Il est important de commencer avec la Commission européenne actuelle, a souligné le diplomate de haut rang. Les discussions pourraient alors se poursuivre jusqu'à l'entrée en fonction de la nouvelle Commission à l'automne. Les deux parties souhaitent une conclusion en 2024, mais même les représentants de l'UE sont sceptiques quant à la possibilité de respecter ce calendrier ambitieux.
Il est possible de se mettre d'accord rapidement sur les accords bilatéraux existants, mais l'obstacle réside dans les nouveaux accords souhaités, par exemple sur l'électricité ou la santé. Il y a là un grand besoin de clarification, dit-on. L'opposition suisse s'est déjà montrée plus déterminée et plus intransigeante, ce qui arrange les deux parties.
Pierre-Yves Maillard, président de l'Union syndicale suisse (USS), a appelé le Conseil fédéral à négocier durement dans le Sonntagsblick. C'est surtout la nouvelle directive de l'UE sur la protection des salaires qui inquiète les syndicats. Ils expriment également des réserves sur le service public, mais par rapport à leurs précédentes apparitions, ils semblent presque conciliants.

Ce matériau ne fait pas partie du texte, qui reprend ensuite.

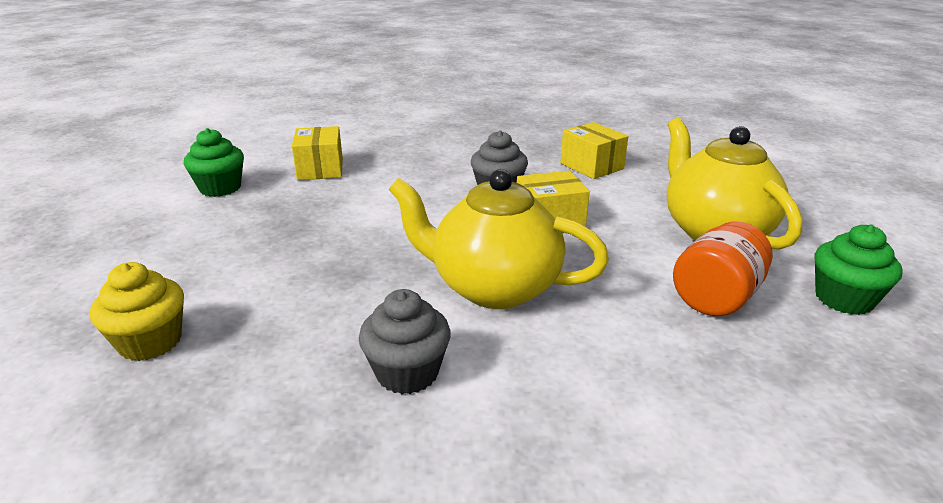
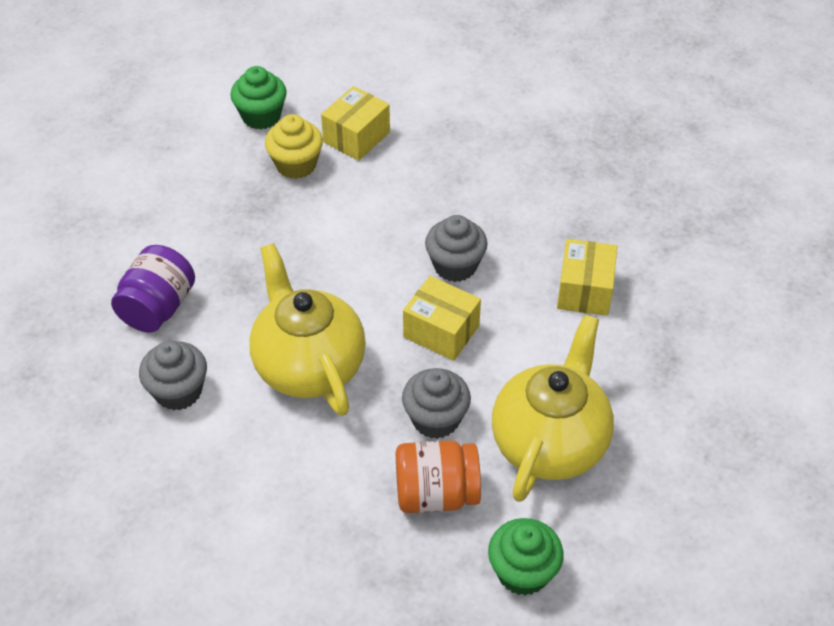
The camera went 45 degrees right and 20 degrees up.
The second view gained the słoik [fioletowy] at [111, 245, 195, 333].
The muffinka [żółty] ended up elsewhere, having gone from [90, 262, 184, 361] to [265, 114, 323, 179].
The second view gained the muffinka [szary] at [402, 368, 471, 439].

Au final, cela devrait se résumer à un accord avec les employeurs, comme cela a déjà été le cas pour les Bilatérales I et II. Il n'y aura guère d'alternative, l'UDC refusant toute collaboration constructive dans le dossier européen. Le PLR et le Centre, dont les présidents avaient combattu l'accord-cadre coulé en 2021, se sont exprimés de manière positive.
Mais de nouveaux opposants se profilent également. A l'image de l'association Kompass/Europa, du milliardaire zougois Alfred Gantner, qui critique un «accord-cadre 2.0» et menace de lancer une initiative populaire. Le contenu de celle-ci, si elle doit avoir lieu, est inconnu. Ce que l'association a en tête, c'est le «cherry picking» du marché intérieur, que l'UE refuse catégoriquement.

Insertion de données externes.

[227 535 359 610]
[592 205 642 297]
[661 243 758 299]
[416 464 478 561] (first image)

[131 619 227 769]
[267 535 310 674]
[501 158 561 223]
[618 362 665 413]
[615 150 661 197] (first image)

Certains opposants à l'UE rêvent d'accords avec les Etats-Unis ou l'Asie. Mais dans un monde où, selon Alexandre Fasel, «tout va de travers», ces propositions sont plus faciles à dire qu'à faire. Le meilleur exemple est la Chine. Le DFAE présentera l'année prochaine une nouvelle stratégie pour la Chine, comme l'a confirmé Alexandre Fasel en réponse à une question de watson, sans cacher les risques.
Pour la Suisse aussi, la République populaire n'est plus un partenaire commercial inoffensif, mais un «rival systémique» avec lequel il faut agir selon la devise américaine «contenir, concurrencer, coopérer» (contain, compete, cooperate). Il est donc d'autant plus important d'entretenir de bonnes relations avec son voisin, ce que souhaite également une majorité de la population selon un nouveau sondage. «Nous avons défini les zones d'atterrissage avec l'UE», a déclaré le secrétaire d'Etat. Il s'agit maintenant de les trouver.
Les paroles sont encourageantes, mais rien n'est garanti. Il y a suffisamment de pierres d'achoppement, et si un traité est disponible, l'opposition se formera rapidement. Et pourtant: au deuxième essai, cela peut effectivement fonctionner.